- WHAT THE TASK ASKS -
Would you retype every record below exactly as written?

- PROVIDED INFORMATION -
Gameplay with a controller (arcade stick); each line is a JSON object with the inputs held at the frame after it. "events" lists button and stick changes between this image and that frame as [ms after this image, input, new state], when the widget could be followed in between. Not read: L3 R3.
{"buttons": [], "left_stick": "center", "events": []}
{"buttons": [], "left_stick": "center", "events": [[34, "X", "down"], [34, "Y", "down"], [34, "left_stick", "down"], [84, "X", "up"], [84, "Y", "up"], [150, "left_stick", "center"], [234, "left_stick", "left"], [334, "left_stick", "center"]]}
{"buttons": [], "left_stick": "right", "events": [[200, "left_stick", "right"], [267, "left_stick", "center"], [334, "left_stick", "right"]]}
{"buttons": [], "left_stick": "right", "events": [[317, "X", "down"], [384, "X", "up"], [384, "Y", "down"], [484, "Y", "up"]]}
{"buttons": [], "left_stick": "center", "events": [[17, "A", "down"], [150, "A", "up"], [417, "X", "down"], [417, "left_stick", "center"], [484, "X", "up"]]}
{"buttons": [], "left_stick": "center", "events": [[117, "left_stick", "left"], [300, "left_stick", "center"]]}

- TASK RESPONSE -
Gameplay with a controller (arcade stick); each line is a JSON object with the inputs held at the frame after it. "events" lists button and stick changes between this image and that frame as [ms after this image, input, new state], when the widget could be followed in between. Not read: L3 R3.
{"buttons": [], "left_stick": "center", "events": []}
{"buttons": [], "left_stick": "center", "events": [[34, "X", "down"], [34, "Y", "down"], [34, "left_stick", "down"], [84, "X", "up"], [84, "Y", "up"], [150, "left_stick", "center"], [234, "left_stick", "left"], [334, "left_stick", "center"]]}
{"buttons": [], "left_stick": "right", "events": [[200, "left_stick", "right"], [267, "left_stick", "center"], [334, "left_stick", "right"]]}
{"buttons": [], "left_stick": "right", "events": [[317, "X", "down"], [384, "X", "up"], [384, "Y", "down"], [484, "Y", "up"]]}
{"buttons": [], "left_stick": "center", "events": [[17, "A", "down"], [150, "A", "up"], [417, "X", "down"], [417, "left_stick", "center"], [484, "X", "up"]]}
{"buttons": [], "left_stick": "center", "events": [[117, "left_stick", "left"], [300, "left_stick", "center"]]}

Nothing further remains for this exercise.